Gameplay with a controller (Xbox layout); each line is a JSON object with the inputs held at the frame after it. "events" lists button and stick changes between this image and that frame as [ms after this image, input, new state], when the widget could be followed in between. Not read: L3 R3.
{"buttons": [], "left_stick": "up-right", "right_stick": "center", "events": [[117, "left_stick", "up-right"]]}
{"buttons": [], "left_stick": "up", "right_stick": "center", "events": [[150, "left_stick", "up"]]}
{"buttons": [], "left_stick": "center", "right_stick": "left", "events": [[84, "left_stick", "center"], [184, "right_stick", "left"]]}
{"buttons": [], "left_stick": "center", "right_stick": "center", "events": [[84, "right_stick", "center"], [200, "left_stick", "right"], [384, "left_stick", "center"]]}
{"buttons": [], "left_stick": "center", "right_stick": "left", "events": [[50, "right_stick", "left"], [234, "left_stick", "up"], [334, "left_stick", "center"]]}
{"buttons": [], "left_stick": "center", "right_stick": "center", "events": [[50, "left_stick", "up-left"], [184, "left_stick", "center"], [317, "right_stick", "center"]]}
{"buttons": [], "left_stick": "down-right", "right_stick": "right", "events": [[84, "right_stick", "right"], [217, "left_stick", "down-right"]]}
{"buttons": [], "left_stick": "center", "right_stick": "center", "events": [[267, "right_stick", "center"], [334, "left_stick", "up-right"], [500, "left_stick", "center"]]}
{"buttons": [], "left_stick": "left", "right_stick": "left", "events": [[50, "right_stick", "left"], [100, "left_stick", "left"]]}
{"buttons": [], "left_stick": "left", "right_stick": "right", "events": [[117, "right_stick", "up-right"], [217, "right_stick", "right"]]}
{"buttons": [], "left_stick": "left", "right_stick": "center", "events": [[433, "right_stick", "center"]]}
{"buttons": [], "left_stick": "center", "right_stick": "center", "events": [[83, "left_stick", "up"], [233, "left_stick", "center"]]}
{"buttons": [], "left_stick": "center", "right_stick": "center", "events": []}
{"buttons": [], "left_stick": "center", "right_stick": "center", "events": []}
-----
**YOUR INSTRUCTIONS:** An exact transcription of all the records is needed.

**SOLUTION TO THE PROBLEM:**
Gameplay with a controller (Xbox layout); each line is a JSON object with the inputs held at the frame after it. "events" lists button and stick changes between this image and that frame as [ms after this image, input, new state], when the widget could be followed in between. Not read: L3 R3.
{"buttons": [], "left_stick": "up-right", "right_stick": "center", "events": [[117, "left_stick", "up-right"]]}
{"buttons": [], "left_stick": "up", "right_stick": "center", "events": [[150, "left_stick", "up"]]}
{"buttons": [], "left_stick": "center", "right_stick": "left", "events": [[84, "left_stick", "center"], [184, "right_stick", "left"]]}
{"buttons": [], "left_stick": "center", "right_stick": "center", "events": [[84, "right_stick", "center"], [200, "left_stick", "right"], [384, "left_stick", "center"]]}
{"buttons": [], "left_stick": "center", "right_stick": "left", "events": [[50, "right_stick", "left"], [234, "left_stick", "up"], [334, "left_stick", "center"]]}
{"buttons": [], "left_stick": "center", "right_stick": "center", "events": [[50, "left_stick", "up-left"], [184, "left_stick", "center"], [317, "right_stick", "center"]]}
{"buttons": [], "left_stick": "down-right", "right_stick": "right", "events": [[84, "right_stick", "right"], [217, "left_stick", "down-right"]]}
{"buttons": [], "left_stick": "center", "right_stick": "center", "events": [[267, "right_stick", "center"], [334, "left_stick", "up-right"], [500, "left_stick", "center"]]}
{"buttons": [], "left_stick": "left", "right_stick": "left", "events": [[50, "right_stick", "left"], [100, "left_stick", "left"]]}
{"buttons": [], "left_stick": "left", "right_stick": "right", "events": [[117, "right_stick", "up-right"], [217, "right_stick", "right"]]}
{"buttons": [], "left_stick": "left", "right_stick": "center", "events": [[433, "right_stick", "center"]]}
{"buttons": [], "left_stick": "center", "right_stick": "center", "events": [[83, "left_stick", "up"], [233, "left_stick", "center"]]}
{"buttons": [], "left_stick": "center", "right_stick": "center", "events": []}
{"buttons": [], "left_stick": "center", "right_stick": "center", "events": []}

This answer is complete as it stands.